Machine Four bucks.
I shriek as the whole mass twists suddenly to the left, and I yank my hand free while simultaneously getting a better grip with the other. It’s falling, turning me under it. I’ll be crushed. I’ll—
The machine clicks loudly and stops, emitting a puff of air, leaving me dangling three meters above the floor. My tool bag, wedged between components, spills half its tools onto the floor. The lift buzzes, and as I’m trying to gauge how much it’ll hurt to drop, Heartwood appears. I wonder if it’s happenstance, or if he was lingering nearby and heard me shriek.
He rushes toward me. “Hold on, I’ll catch you.”
I adjust my sweat-slick grip. “I don’t need to be caught.”
“Stop being difficult.”
“But you like it,” I grunt. I’m losing my grip, so I let go, ready to bend my knees and roll to take off some of the shock of hitting stone, but Heartwood holds true to his word. His large hands grab my waist when I drop, slowing me down enough that I barely feel my heels touch the floor. My tool bag comes clattering down after me. Heartwood pulls me away from a toppling wrench, which results in my nose pressed up against his chest.
He smells earthy. Like his garden, but richer. Like plants I’ve never seen before.
My heart thumps hard.Forest.
Heartwood releases me first, obvious strain around his eyes. Picks up the wrench. I glance away, and—
“Holy ...” I can’t finish the exclamation. “Heartwood ... look.”
The machine’s rotation has revealed a perfectly circular passageway in the ceiling, where it previously connected, and just past it, I see ... light.
Rippling, silver light.
Chapter 17
Heartwood and I exchange a befuddled glance before we both dart for the low end of Machine Four. I reach it first and climb, clumsy in my efforts since the footholds I’ve grown used to are now on the underside of the behemoth. I slow down when I reach the circular passageway, brushing the ceiling, forgetting to breathe as I pass through.
Floor five measures one story tall, comprising the entire top tier of the tower, which is notably smaller than the floors beneath it, no more than three meters in diameter. The windows here are made of the same translucent material, but they’re even smaller, narrower. And in the center of the room flows a wide column made of liquid mirror, cascading like water in a fountain. It ripples with unseen wind, casting silvery patterns across floor, walls, and ceiling.
I can’t wrap my head around it.
Heartwood breathes audibly behind me. “It’s ... beautiful,” he murmurs.
I step closer, reaching out my hand, but he grasps my shoulder, holding me back. “Is it ... alive?” I ask.
“No.” He releases me and steps forward, about a pace from the silvery wall. Its soft glow makes his pale complexion even paler. “No ... I would know if it was.”
“Because you’re a god?”
He doesn’t answer. I reach forward again. He tenses. “Nophe—”
“I’ll be careful.” I tap just the tip of my middle finger against the liquid that somehow defies gravity, then whip it back. Hesitate, unsure if I’d even touched it. I thought I did, but I feel ... nothing. I try again, lingering a second longer. Nothing. Maybe a little coolness, but it doesn’t even feel like liquid. The silvery substance barely sticks to me. The bit that does rolls off my skin like oil on water and doesn’t mark my hand in any way.
I push my hand through it, then my forearm, then the rest of me—
A fifth machine. I knew there had to be one, but it steals my breath away all the same.

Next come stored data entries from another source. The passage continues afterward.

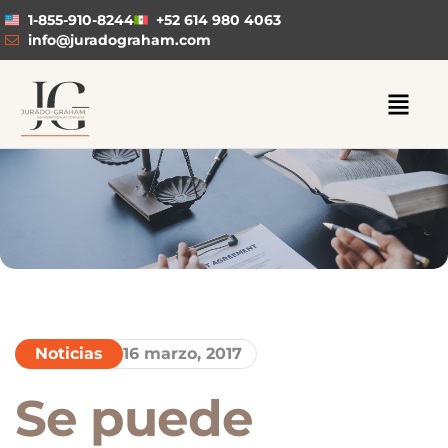
1-855-910-8244
+52 614 980 4063
info@juradograham.com
Noticias
16 marzo, 2017
Se puede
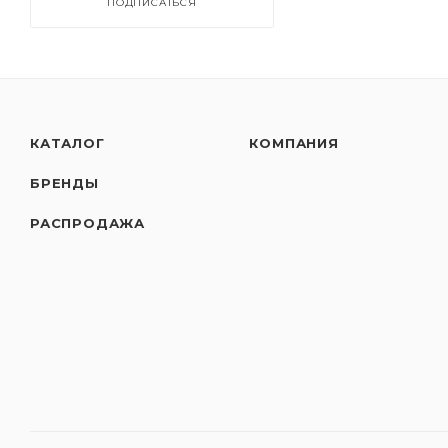
ПОДПИСАТЬСЯ
КАТАЛОГ
КОМПАНИЯ
БРЕНДЫ
РАСПРОДАЖА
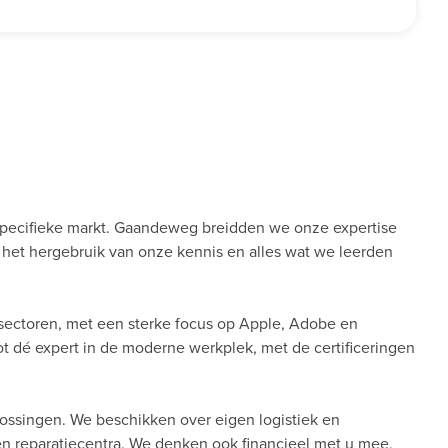
pecifieke markt. Gaandeweg breidden we onze expertise
ij het hergebruik van onze kennis en alles wat we leerden
sectoren, met een sterke focus op Apple, Adobe en
tot dé expert in de moderne werkplek, met de certificeringen
lossingen. We beschikken over eigen logistiek en
 en reparatiecentra. We denken ook financieel met u mee,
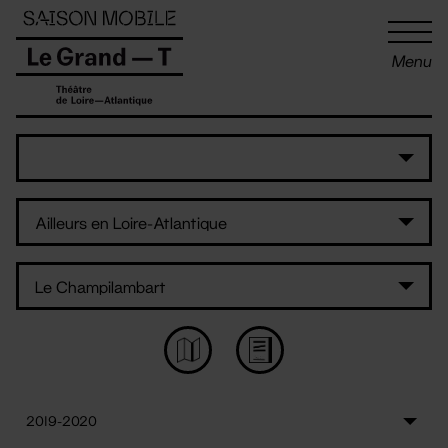
Panneau de gestion des cookies
Menu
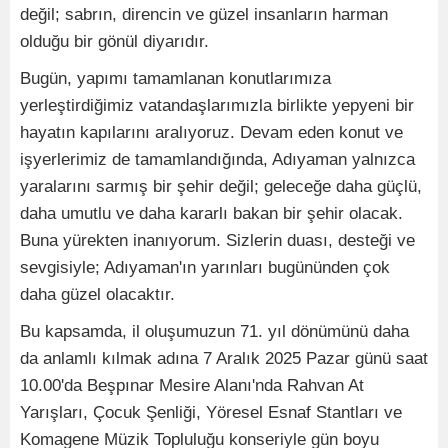
değil; sabrın, direncin ve güzel insanların harman
olduğu bir gönül diyarıdır.
Bugün, yapımı tamamlanan konutlarımıza
yerleştirdiğimiz vatandaşlarımızla birlikte yepyeni bir
hayatın kapılarını aralıyoruz. Devam eden konut ve
işyerlerimiz de tamamlandığında, Adıyaman yalnızca
yaralarını sarmış bir şehir değil; geleceğe daha güçlü,
daha umutlu ve daha kararlı bakan bir şehir olacak.
Buna yürekten inanıyorum. Sizlerin duası, desteği ve
sevgisiyle; Adıyaman'ın yarınları bugününden çok
daha güzel olacaktır.
Bu kapsamda, il oluşumuzun 71. yıl dönümünü daha
da anlamlı kılmak adına 7 Aralık 2025 Pazar günü saat
10.00'da Beşpınar Mesire Alanı'nda Rahvan At
Yarışları, Çocuk Şenliği, Yöresel Esnaf Stantları ve
Komagene Müzik Topluluğu konseriyle gün boyu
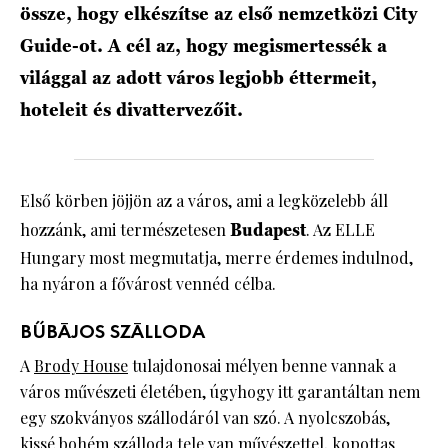
össze, hogy elkészítse az első nemzetközi City
Guide-ot. A cél az, hogy megismertessék a
világgal az adott város legjobb éttermeit,
hoteleit és divattervezőit.
Első körben jöjjön az a város, ami a legközelebb áll
hozzánk, ami természetesen
Budapest
. Az ELLE
Hungary most megmutatja, merre érdemes indulnod,
ha nyáron a fővárost vennéd célba.
BŰBÁJOS SZÁLLODA
A
Brody House
tulajdonosai mélyen benne vannak a
város művészeti életében, úgyhogy itt garantáltan nem
egy szokványos szállodáról van szó. A nyolcszobás,
kissé bohém szálloda tele van művészettel, kopottas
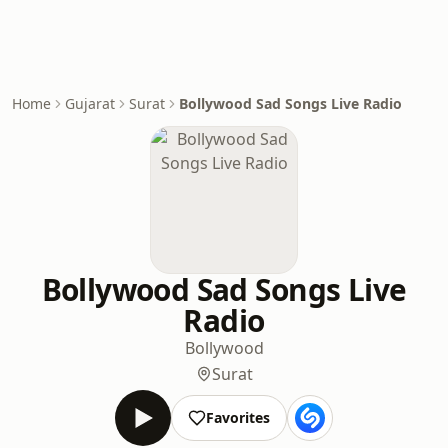
Home
Gujarat
Surat
Bollywood Sad Songs Live Radio
Bollywood Sad Songs Live
Radio
Bollywood
Surat
Favorites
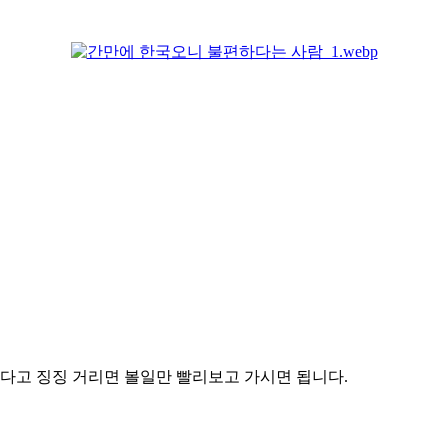
다고 징징 거리면 볼일만 빨리보고 가시면 됩니다.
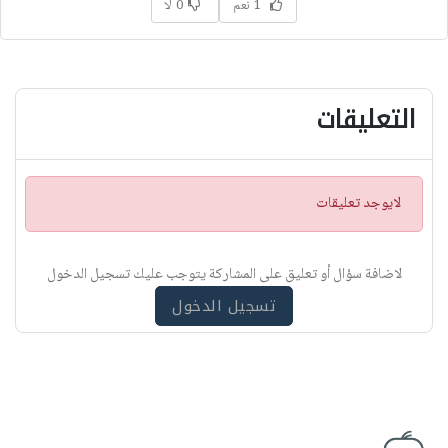
1 نعم
0 لا
التعليقات
ت
لايوجد تعليقات
ن
ب
ي
لاضافة سؤال أو تعليق على المشاركة يتوجب عليك تسجيل الدخول
ه
تسجيل الدخول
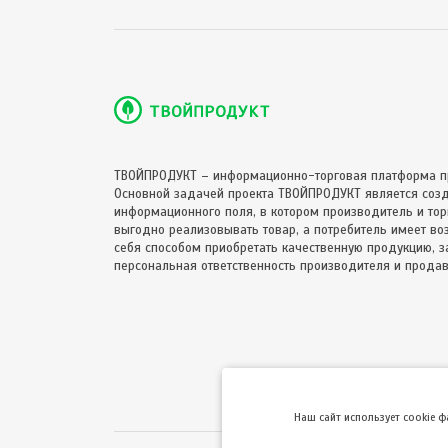
ТВОЙПРОДУКТ – информационно-торговая платформа п
Основной задачей проекта ТВОЙПРОДУКТ является соз
информационного поля, в котором производитель и торг
выгодно реализовывать товар, а потребитель имеет в
себя способом приобретать качественную продукцию, за
персональная ответственность производителя и продав
Hаш сайт использует cookie 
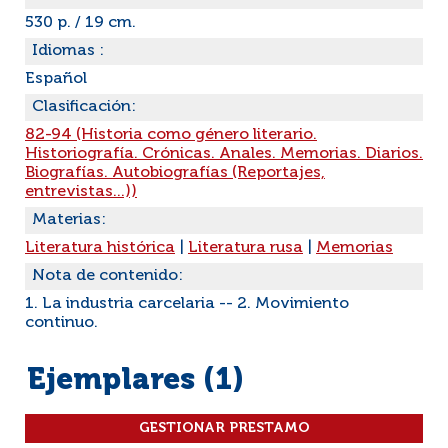
530 p. / 19 cm.
Idiomas :
Español
Clasificación:
82-94 (Historia como género literario.
Historiografía. Crónicas. Anales. Memorias. Diarios.
Biografías. Autobiografías (Reportajes,
entrevistas...))
Materias:
Literatura histórica
|
Literatura rusa
|
Memorias
Nota de contenido:
1. La industria carcelaria -- 2. Movimiento
continuo.
Ejemplares (1)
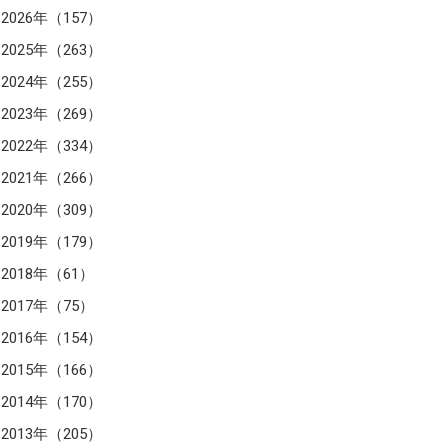
2026年（157）
2025年（263）
2024年（255）
2023年（269）
2022年（334）
2021年（266）
2020年（309）
2019年（179）
2018年（61）
2017年（75）
2016年（154）
2015年（166）
2014年（170）
2013年（205）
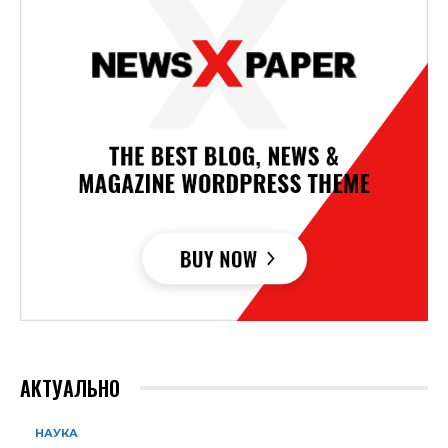
АКТУАЛЬНО
НАУКА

It’s slender and tall, reaching the full two stories of the tier. Its pale silver workings are made all the paler by the silver light. Its metal parts reflect the rippling silver, making me feel like I’m underwater. I walk around it, to where it forks and juts outward, through the wall of the tower itself, forming the protrusion outside. I whistle, running my hand over its shape, completely different from any of its companions. Like Machine Four, it appears whole. If anything is broken, it’s within.

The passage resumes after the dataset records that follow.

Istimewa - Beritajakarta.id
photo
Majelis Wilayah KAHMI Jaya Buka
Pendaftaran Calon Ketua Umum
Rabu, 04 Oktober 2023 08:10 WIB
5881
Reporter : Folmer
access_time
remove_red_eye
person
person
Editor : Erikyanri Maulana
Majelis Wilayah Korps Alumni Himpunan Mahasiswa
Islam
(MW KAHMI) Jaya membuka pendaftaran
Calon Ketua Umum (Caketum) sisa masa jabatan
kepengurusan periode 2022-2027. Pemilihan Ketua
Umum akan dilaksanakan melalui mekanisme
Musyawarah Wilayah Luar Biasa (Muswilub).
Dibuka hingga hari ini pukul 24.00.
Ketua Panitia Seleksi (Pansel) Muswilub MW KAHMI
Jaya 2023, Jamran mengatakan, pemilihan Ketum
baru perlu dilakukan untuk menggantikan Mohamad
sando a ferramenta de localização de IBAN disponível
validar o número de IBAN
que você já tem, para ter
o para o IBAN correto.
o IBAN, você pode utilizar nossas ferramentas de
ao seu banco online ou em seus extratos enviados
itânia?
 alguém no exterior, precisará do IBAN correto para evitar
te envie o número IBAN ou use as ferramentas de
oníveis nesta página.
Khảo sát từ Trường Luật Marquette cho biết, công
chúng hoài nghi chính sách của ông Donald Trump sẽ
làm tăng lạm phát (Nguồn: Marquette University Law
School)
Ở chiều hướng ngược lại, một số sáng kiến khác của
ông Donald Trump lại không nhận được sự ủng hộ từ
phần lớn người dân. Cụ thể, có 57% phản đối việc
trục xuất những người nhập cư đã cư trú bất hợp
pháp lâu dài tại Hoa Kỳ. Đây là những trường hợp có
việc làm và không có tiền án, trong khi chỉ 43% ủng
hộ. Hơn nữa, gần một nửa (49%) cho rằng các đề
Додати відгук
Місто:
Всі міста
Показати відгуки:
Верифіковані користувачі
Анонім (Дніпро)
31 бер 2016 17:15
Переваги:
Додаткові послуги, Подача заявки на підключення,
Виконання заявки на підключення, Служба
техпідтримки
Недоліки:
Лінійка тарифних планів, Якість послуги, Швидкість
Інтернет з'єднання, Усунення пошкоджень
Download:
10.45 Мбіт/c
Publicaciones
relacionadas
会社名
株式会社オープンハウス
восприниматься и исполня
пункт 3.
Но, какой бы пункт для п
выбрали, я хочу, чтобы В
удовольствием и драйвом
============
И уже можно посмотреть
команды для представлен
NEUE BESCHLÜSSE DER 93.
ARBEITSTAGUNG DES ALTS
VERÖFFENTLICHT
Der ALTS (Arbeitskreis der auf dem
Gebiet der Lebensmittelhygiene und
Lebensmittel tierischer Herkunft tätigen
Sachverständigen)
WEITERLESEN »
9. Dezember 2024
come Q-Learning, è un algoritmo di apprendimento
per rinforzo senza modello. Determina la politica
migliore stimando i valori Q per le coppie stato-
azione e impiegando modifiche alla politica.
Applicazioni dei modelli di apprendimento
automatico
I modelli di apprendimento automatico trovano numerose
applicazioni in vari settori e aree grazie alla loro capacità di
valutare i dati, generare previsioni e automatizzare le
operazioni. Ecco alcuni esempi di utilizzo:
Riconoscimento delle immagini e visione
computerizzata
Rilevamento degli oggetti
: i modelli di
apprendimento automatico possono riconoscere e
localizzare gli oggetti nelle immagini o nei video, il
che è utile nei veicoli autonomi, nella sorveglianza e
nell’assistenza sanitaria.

I wait for Heartwood to join me. When he doesn’t, I pass back through the liquid mirror, oddly dry on the other side. Heartwood still marvels at the metallic fountain, cradling his hand to his chest.
“Are you hurt?” I grasp his hand and pull it back, shivering at the current his skin passes through mine.It’s a god thing,I think.
I really am a bad liar.
Just as I see the blistering burns on the tips of his first two fingers, he curls them inward and tugs from my grasp. “I tried to follow.” His gentle voice sounds reverent. “I could not.”